- [Your instructions]:
From the passage about the holiday, extract the part that opens with the words "Patricia Storace's (Dinner" and closes with "of this holiday.", copying it word for word.

- [Excerpted passage]:
Patricia Storace's (Dinner with Persephone, Pantheon 1996) friend Stamatis has a cynical and fascinating view of the political ramifications of this holiday.
"This holiday is about the death of woman as goddess, and the appopriation of her divinity by Christ, who becomes a greater mother than his mother, the male mother who gives immortal life, the great gift men waited in vain for women to give, holding his own infant mother in his arms. You can find this appropriation of womanhood in the sacraments—in holy communion, for instance, when Christ's flesh and blood become food, previously the magic of the female mother. But her milk nourishes children who will die, and his blood, replacing her milk, gives immortal life to those who drink it. And baptism, in which the child is reborn, with even the new amniotic fluid of holy water, through a man. Christ, the divine transvestite, is the mother who makes the child live forever. This is why the Orthodox Church—and the Roman—are so vehemently opposed to women priests. It destroys the magic substitution they made to obtain immortal life… If a creature who can become pregnant touches the flesh of Christ, she will render his body mortal, the old failure of her pagan divinity may corrupt his, and return him to manhood from deity, as she was returned to womanhood from deity..."

- [The data]:
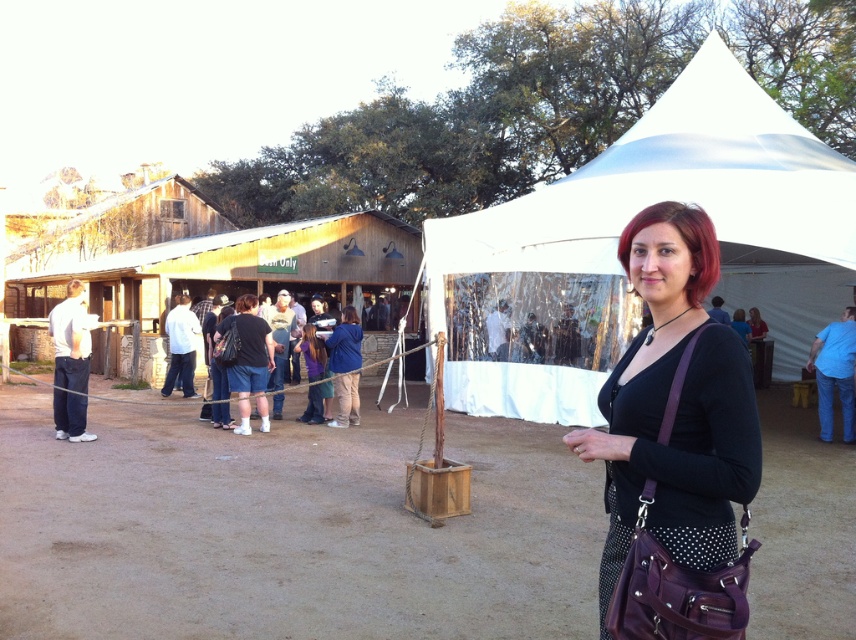
Can you confirm if white fabric canopy at upper right is wider than black dotted fabric at center?

Indeed, white fabric canopy at upper right has a greater width compared to black dotted fabric at center.

Who is more forward, (770, 120) or (602, 579)?

Point (602, 579)

Locate an element on the screen. The image size is (856, 640). white fabric canopy at upper right is located at coordinates (617, 240).

Which is in front, point (669, 289) or point (852, 346)?

Point (669, 289)

Is point (663, 401) behind point (830, 323)?

No, it is not.

The width and height of the screenshot is (856, 640). In order to click on black dotted fabric at center in this screenshot , I will do `click(675, 406)`.

Does point (541, 333) lie behind point (82, 342)?

Yes, point (541, 333) is farther from viewer.

Does white fabric canopy at upper right appear under white shirt at left?

No, white fabric canopy at upper right is not below white shirt at left.

Between point (485, 339) and point (67, 284), which one is positioned behind?

Point (67, 284)

Where is `white fabric canopy at upper right`? Image resolution: width=856 pixels, height=640 pixels. white fabric canopy at upper right is located at coordinates click(617, 240).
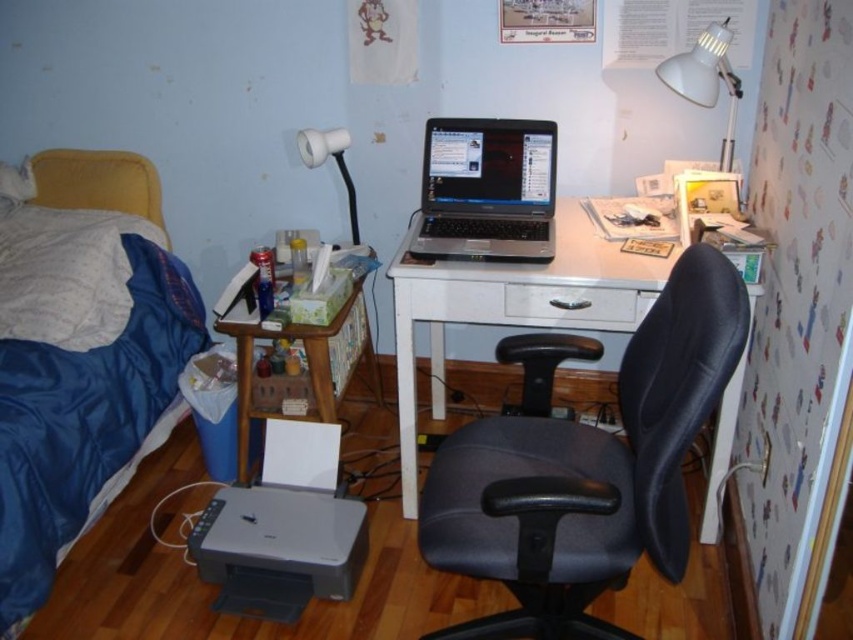
Question: Does black leather swivel chair at center appear on the right side of woodenobject at left?

Choices:
 (A) no
 (B) yes

Answer: (B)

Question: Can you confirm if woodenobject at left is positioned above white plastic lamp at upper center?

Choices:
 (A) yes
 (B) no

Answer: (B)

Question: Which object is positioned farthest from the white plastic lamp at upper center?

Choices:
 (A) gray matte printer at lower left
 (B) white matte desk lamp at upper right

Answer: (B)

Question: Is gray matte printer at lower left thinner than woodenobject at left?

Choices:
 (A) no
 (B) yes

Answer: (A)

Question: Based on their relative distances, which object is farther from the blue fabric bed at left?

Choices:
 (A) white plastic lamp at upper center
 (B) woodenobject at left

Answer: (A)

Question: Which object appears closest to the camera in this image?

Choices:
 (A) blue fabric bed at left
 (B) satin black laptop at center
 (C) white matte desk lamp at upper right

Answer: (A)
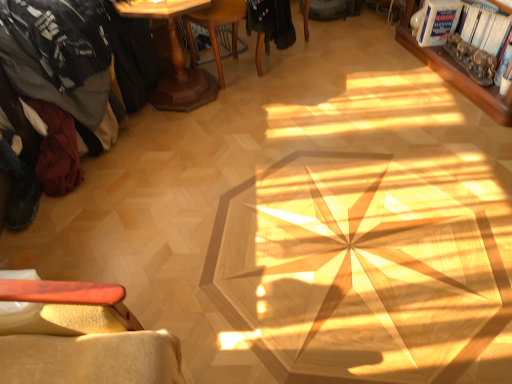
Question: From the image's perspective, would you say metallic silver magazine at upper right, which appears as the first magazine when ordered from the bottom, is positioned over wooden pedestal table at upper left?

Choices:
 (A) yes
 (B) no

Answer: (B)

Question: Is the surface of metallic silver magazine at upper right, which appears as the first magazine when ordered from the bottom, in direct contact with wooden pedestal table at upper left?

Choices:
 (A) no
 (B) yes

Answer: (A)

Question: Considering the relative sizes of metallic silver magazine at upper right, the second magazine viewed from the top, and wooden pedestal table at upper left in the image provided, is metallic silver magazine at upper right, the second magazine viewed from the top, thinner than wooden pedestal table at upper left?

Choices:
 (A) no
 (B) yes

Answer: (B)

Question: Is metallic silver magazine at upper right, which appears as the first magazine when ordered from the bottom, further to camera compared to wooden pedestal table at upper left?

Choices:
 (A) no
 (B) yes

Answer: (B)

Question: Does metallic silver magazine at upper right, the second magazine viewed from the top, have a smaller size compared to wooden pedestal table at upper left?

Choices:
 (A) yes
 (B) no

Answer: (A)

Question: Visually, is white glossy magazine at upper right, positioned as the 1th magazine in top-to-bottom order, positioned to the left or to the right of black fabric chair at center, arranged as the first chair when viewed from the right?

Choices:
 (A) right
 (B) left

Answer: (A)

Question: Is point (445, 6) positioned closer to the camera than point (256, 16)?

Choices:
 (A) farther
 (B) closer

Answer: (A)

Question: Considering the positions of white glossy magazine at upper right, which is the 2th magazine from bottom to top, and black fabric chair at center, positioned as the 2th chair in left-to-right order, in the image, is white glossy magazine at upper right, which is the 2th magazine from bottom to top, bigger or smaller than black fabric chair at center, positioned as the 2th chair in left-to-right order,?

Choices:
 (A) big
 (B) small

Answer: (B)

Question: Choose the correct answer: Is white glossy magazine at upper right, positioned as the 1th magazine in top-to-bottom order, inside black fabric chair at center, arranged as the first chair when viewed from the right, or outside it?

Choices:
 (A) outside
 (B) inside

Answer: (A)

Question: From the image's perspective, is wooden at center, the second chair when ordered from right to left, above or below wooden bookshelf at upper right?

Choices:
 (A) below
 (B) above

Answer: (A)

Question: From a real-world perspective, relative to wooden bookshelf at upper right, is wooden at center, the second chair when ordered from right to left, vertically above or below?

Choices:
 (A) above
 (B) below

Answer: (A)

Question: Considering the positions of wooden at center, the 1th chair in the left-to-right sequence, and wooden bookshelf at upper right in the image, is wooden at center, the 1th chair in the left-to-right sequence, wider or thinner than wooden bookshelf at upper right?

Choices:
 (A) thin
 (B) wide

Answer: (B)

Question: Would you say wooden at center, the 1th chair in the left-to-right sequence, is inside or outside wooden bookshelf at upper right?

Choices:
 (A) inside
 (B) outside

Answer: (B)

Question: Does point (172, 82) appear closer or farther from the camera than point (473, 79)?

Choices:
 (A) farther
 (B) closer

Answer: (A)

Question: Is wooden pedestal table at upper left in front of or behind metallic silver magazine at upper right, which appears as the first magazine when ordered from the bottom, in the image?

Choices:
 (A) behind
 (B) front

Answer: (B)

- [Expected answer]:
Patricia Storace's (Dinner with Persephone, Pantheon 1996) friend Stamatis has a cynical and fascinating view of the political ramifications of this holiday.